1895 – 1920


Edith Annesley Badham, SCEGGS’ first headmistress, was born at Louth, Lincolnshire in December 1853, the eldest child of Julia and Charles Badham, future Professor of Classics and Principal of the University of Sydney (1867 – 1884).

Edith spent her early years at school in France, arriving in New South Wales at the age of fourteen and her father from then on supervised her education. It is said she became so proficient in Greek, Latin, French and English Literature that she was able to assist him in his work and corrected public examination papers.  After his death she taught privately until her appointment as the Principal of SCEGGS.

Career at SCEGGS

Early in 1895, Miss Badham was invited to join a Committee appointed by the Church of England Synod to establish an Anglican Girls’ High School. She threw herself into this venture, she was on every subcommittee and was involved with every aspect of the School’s formation.

Miss Badham was appointed by this Committee to be the Head of SCEGGS in 1895 at the age of forty-two.
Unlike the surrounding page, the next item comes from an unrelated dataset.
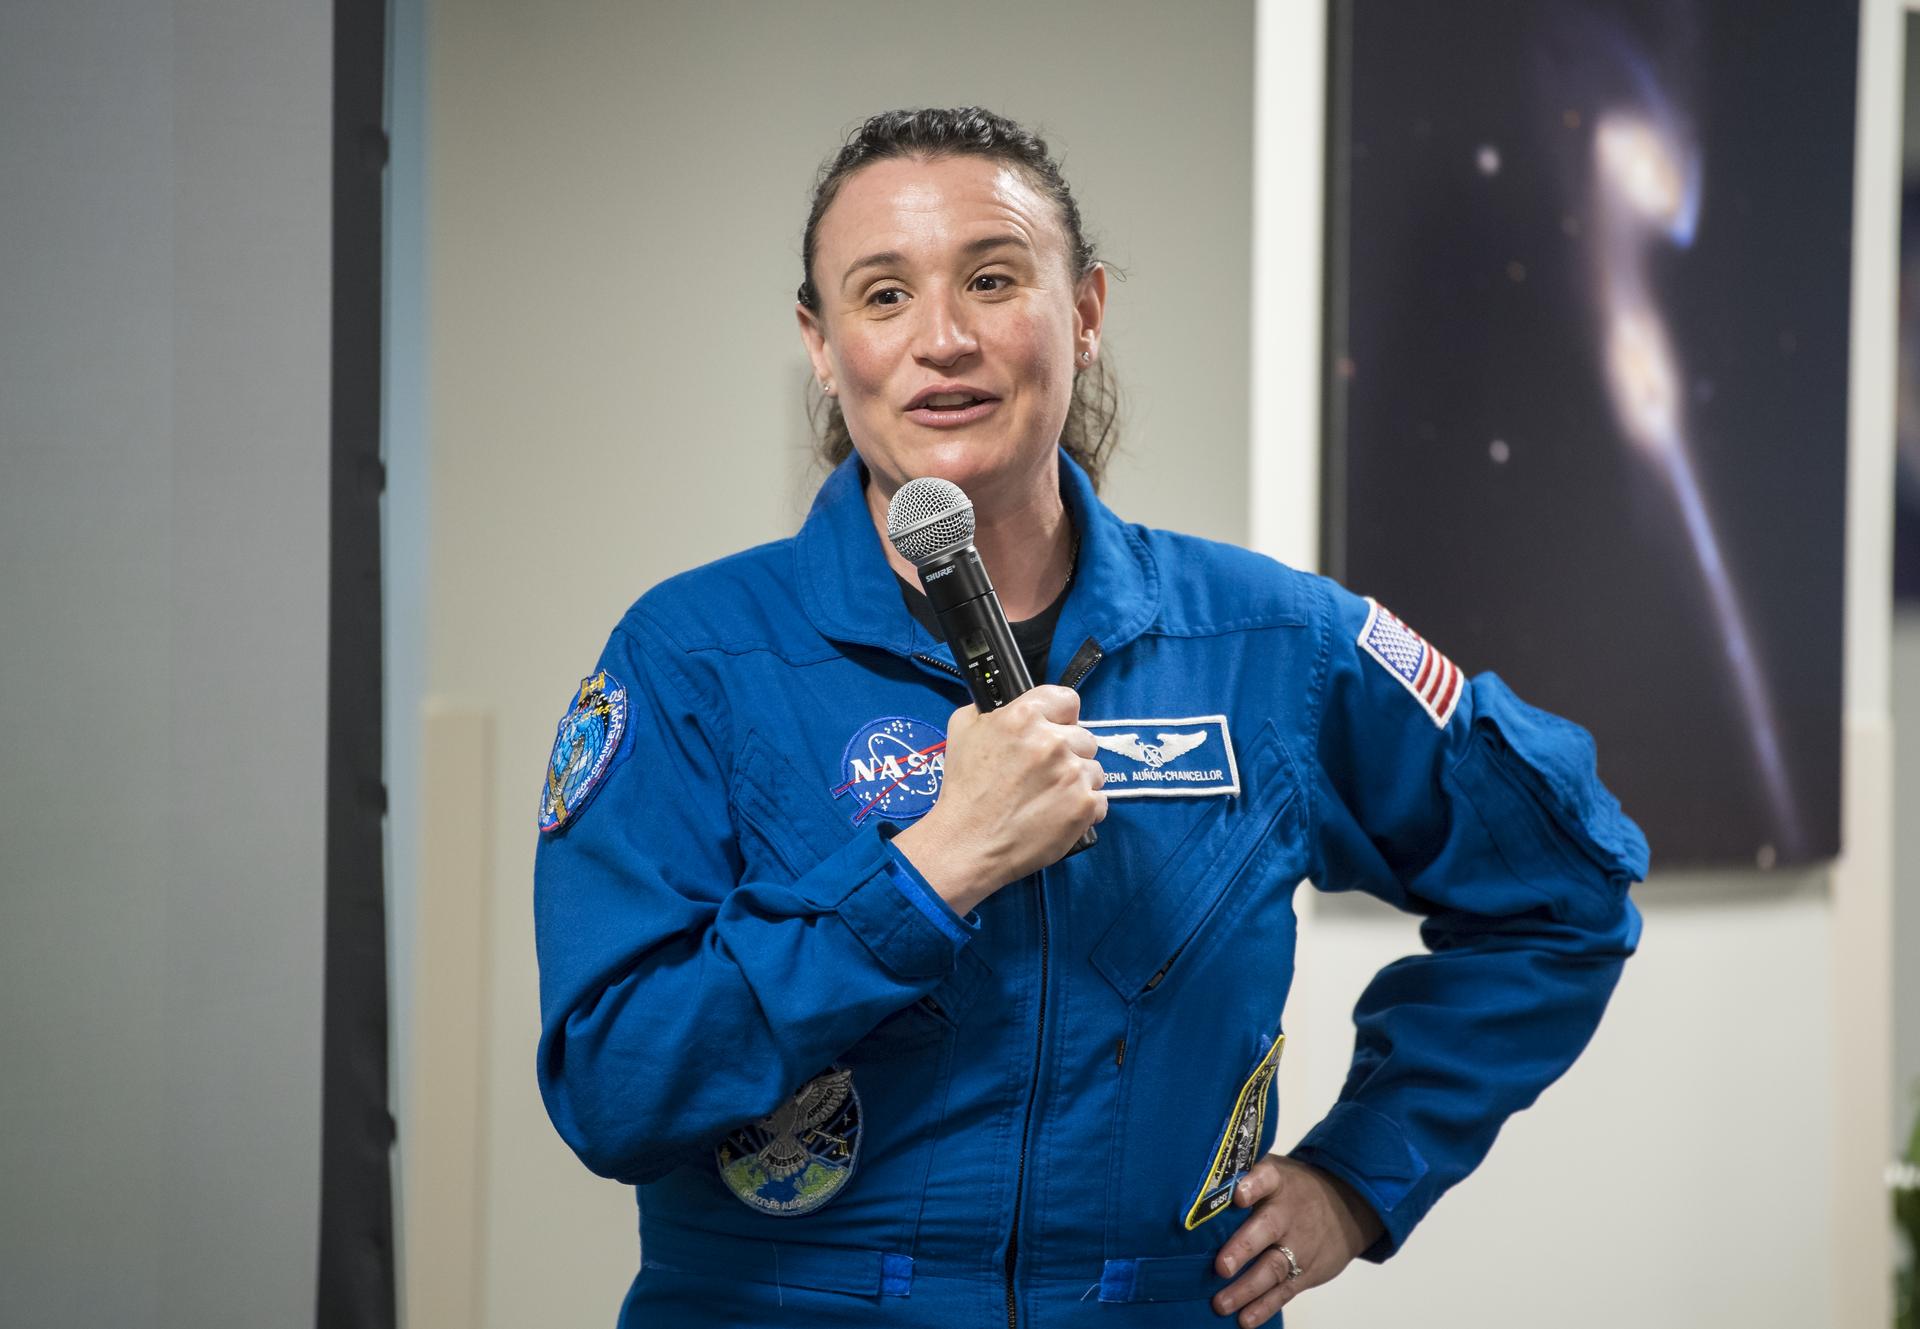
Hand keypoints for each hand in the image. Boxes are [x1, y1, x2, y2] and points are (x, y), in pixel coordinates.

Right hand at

Initially agreeing to be the School’s ‘Lady Principal’ for six months, she stayed till her death, 25 years later.

At SCEGGS we remember Miss Badham as an intellectual, with strength of character and strength as a person; tenacious, a formidable woman; warm and generous; and had a quick mind, great with words and prepared to speak out on the issues of the day.

“Everyone who knows anything about schools knows also that the most desirable asset that any school can have is that quality which is called esprit de corps, tradition or atmosphere; none of the names by which it is known is entirely satisfactory, but the quality itself can always be recognised. We are, even now, not very old as a school, only twenty three years old, and it would have been hard to develop a strong tradition in that time; but we are a Church School, and our tradition goes back for 1900 years.”